Mme ROMY TINCOPA (Pérou) a regretté le refus des autorités soudanaises de comprendre qu’il est dans son intérêt et dans celui de sa population d’autoriser le déploiement de la force des Nations Unies dans le pays.  Nous estimons que le Conseil doit veiller à l’application de la résolution et en particulier des dispositions portant sur la protection des civils.  Sur la base de la résolution 1706, a rappelé la représentante, le Conseil doit en priorité assurer le déploiement rapide de la mission des Nations Unies au Darfour et le renforcement de la Mission de l’Union africaine (MUAS); faire respecter un cessez-le-feu durable; et rechercher des voies intelligentes en vue de renforcer l’aide humanitaire sur le terrain.  La délégation péruvienne espère qu’avec l’accord du Gouvernement soudanais et des organisations régionales, il sera possible de mettre rapidement en œuvre la résolution 1706.


Mme ELLEN MARGRETHE LØJ (Danemark) a souligné le besoin vital d’améliorer immédiatement la sécurité et l’accès humanitaire au Darfour et d’œuvrer au maintien durable des conditions de sécurité pour permettre aux populations civiles de reprendre progressivement une vie normale.  Coauteur de la résolution 1706 (2006) adoptée il y a deux semaines par le Conseil de sécurité, le Danemark a réaffirmé son appui à l’intégralité des éléments de ce texte, regrettant la réaction des autorités soudanaises devant la perspective d’un déploiement d’une force des Nations Unies dans la région.  Par le biais de contacts bilatéraux avec les acteurs clefs en Afrique, la communauté internationale s’efforce désormais de convaincre le Gouvernement du Soudan qu’il n’y a pas d’alternative plus souhaitable qu’une mission des Nations Unies au Darfour.  Toutes les options doivent être envisagées pour parvenir à un accord avec les autorités de Khartoum, a insisté la représentante, qui a, par ailleurs, estimé que la prorogation du mandat de la Mission de l’Union africaine (MUAS) ne servirait à rien, comme le soutiennent les amis du Gouvernement soudanais.  Pour le Danemark, les véritables amis d’un Gouvernement, quels qu’ils soient, sont ceux qui aident ce même Gouvernement à remplir sa plus haute obligation: celle de protéger ses citoyens de la famine, de la violence et de la mort, indifféremment de considérations ethniques, culturelles et religieuses.
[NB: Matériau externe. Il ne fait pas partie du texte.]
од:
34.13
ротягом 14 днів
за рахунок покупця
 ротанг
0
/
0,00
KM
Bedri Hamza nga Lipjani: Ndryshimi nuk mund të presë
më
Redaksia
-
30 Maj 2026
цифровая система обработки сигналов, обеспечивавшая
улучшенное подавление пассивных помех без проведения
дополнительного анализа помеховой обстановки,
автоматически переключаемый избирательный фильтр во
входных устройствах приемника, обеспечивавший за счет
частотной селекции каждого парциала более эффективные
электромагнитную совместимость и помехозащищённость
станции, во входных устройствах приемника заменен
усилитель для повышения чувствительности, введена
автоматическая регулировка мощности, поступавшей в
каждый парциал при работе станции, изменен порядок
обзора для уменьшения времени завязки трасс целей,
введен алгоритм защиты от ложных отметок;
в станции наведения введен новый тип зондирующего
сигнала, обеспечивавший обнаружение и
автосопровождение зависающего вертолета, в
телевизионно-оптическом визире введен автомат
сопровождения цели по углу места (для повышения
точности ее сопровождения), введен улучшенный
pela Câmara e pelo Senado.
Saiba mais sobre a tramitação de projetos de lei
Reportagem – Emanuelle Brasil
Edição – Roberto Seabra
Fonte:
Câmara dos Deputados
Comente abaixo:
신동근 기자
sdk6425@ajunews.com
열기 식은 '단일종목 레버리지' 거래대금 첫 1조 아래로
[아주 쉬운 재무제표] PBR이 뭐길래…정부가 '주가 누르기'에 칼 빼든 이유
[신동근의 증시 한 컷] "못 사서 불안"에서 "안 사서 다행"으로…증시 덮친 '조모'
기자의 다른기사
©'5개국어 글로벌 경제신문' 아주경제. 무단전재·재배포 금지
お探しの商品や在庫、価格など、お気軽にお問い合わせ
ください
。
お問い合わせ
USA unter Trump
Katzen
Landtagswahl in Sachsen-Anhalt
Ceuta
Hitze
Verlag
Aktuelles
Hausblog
Fermement attaché à la notion de justice internationale et de l’état de droit, le Danemark souligne que tous les auteurs de crimes devaient être tenus pour responsable, en appliquant, au besoin, les sanctions prévues par la résolution 1706, a déclaré sa représentante.  En adoptant la résolution 1593 qui déférait devant la Cour pénale internationale la situation au Darfour, le Conseil avait déjà montré qu’il n’acceptait pas l’impunité pour les crimes graves contre l’humanité.  Nous devons maintenant prouver que nous avons retenu les leçons du Rwanda, a ajouté la représentante, qui a conclu en ajoutant que le déploiement d’une force robuste des Nations Unies au Darfour était le seul moyen d’y faire appliquer l’Accord global de paix.


M. ADMANTIOS VASSILAKIS (Grèce) a souligné la nécessité d’une action immédiate du Conseil de sécurité au Darfour, où la situation humanitaire et sécuritaire s’est aggravée ces derniers temps.  Toute tentative de rechercher une solution militaire au conflit conduirait à un échec, a rappelé le représentant, qui s’est inquiété de la détermination des non signataires de l’Accord de paix et du Gouvernement soudanais de poursuivre les hostilités.  La réponse du Conseil doit maintenant consister à persuader Khartoum de la nécessité de renforcer la MUAS et de déployer les Casques bleus de l’ONU, ainsi qu’à faire pression sur les non signataires pour qu’ils participent à l’Accord de paix.  Tous les efforts diplomatiques en cours doivent se poursuivre pour convaincre le Gouvernement soudanais de se conformer à la résolution 1706, a insisté le représentant, à commencer par le renforcement de la MUAS.  À cet égard, la Grèce attend avec impatience les décisions du Conseil de paix et de sécurité de l’Union africaine qui se réunira le 18 septembre prochain.